__Your assignment__. Copy the data exactly from the line that contains "Applied as edit 3. Remaining looks: 0." through the line that contains "Sections in order, three", keeping both end lines and leaving out everything else.

__Data supplied__.
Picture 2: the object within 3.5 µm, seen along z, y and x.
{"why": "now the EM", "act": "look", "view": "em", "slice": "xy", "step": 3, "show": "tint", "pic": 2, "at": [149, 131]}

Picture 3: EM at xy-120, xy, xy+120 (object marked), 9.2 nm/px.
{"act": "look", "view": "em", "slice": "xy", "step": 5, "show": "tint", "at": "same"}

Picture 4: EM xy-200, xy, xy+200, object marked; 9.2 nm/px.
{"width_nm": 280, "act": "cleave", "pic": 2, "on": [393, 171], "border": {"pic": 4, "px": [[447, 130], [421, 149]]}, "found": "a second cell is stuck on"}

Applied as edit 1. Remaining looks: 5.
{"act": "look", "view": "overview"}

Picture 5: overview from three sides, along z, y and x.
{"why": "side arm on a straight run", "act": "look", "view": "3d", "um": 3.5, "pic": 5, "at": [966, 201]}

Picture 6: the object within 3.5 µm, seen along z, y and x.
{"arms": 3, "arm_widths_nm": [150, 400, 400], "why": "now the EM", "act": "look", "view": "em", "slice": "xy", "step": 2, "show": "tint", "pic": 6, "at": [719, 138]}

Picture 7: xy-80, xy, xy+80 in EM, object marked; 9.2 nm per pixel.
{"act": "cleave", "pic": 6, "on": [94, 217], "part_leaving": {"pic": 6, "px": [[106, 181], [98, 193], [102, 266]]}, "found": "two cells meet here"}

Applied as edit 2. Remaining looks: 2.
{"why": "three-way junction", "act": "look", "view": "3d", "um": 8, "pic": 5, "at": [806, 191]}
---
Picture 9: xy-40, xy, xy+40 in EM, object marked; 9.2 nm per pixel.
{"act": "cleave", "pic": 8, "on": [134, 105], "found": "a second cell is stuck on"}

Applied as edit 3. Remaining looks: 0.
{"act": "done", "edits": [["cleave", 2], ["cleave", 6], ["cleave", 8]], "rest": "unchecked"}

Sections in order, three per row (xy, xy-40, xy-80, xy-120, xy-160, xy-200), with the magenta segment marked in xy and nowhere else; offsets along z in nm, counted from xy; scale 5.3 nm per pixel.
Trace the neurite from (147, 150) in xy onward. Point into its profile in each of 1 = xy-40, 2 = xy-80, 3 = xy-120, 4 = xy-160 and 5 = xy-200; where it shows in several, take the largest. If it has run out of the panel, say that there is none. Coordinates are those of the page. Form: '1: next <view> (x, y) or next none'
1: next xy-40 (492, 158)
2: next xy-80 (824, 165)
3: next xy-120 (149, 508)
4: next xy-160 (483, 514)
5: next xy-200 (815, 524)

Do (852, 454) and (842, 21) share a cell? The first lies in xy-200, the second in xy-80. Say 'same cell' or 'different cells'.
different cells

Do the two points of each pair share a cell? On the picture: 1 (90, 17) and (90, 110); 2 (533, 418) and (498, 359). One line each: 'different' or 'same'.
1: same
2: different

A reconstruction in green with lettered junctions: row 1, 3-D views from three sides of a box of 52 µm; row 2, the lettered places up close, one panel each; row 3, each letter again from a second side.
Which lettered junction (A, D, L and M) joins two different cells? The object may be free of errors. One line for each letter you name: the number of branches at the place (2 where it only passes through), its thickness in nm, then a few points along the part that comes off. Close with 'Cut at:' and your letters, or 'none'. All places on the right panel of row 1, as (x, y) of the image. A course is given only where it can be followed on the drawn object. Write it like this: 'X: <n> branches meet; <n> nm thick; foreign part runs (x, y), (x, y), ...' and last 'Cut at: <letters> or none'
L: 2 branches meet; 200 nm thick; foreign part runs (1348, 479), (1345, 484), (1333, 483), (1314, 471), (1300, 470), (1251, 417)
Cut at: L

__Exercise answer__.
Applied as edit 3. Remaining looks: 0.
{"act": "done", "edits": [["cleave", 2], ["cleave", 6], ["cleave", 8]], "rest": "unchecked"}

Sections in order, three per row (xy, xy-40, xy-80, xy-120, xy-160, xy-200), with the magenta segment marked in xy and nowhere else; offsets along z in nm, counted from xy; scale 5.3 nm per pixel.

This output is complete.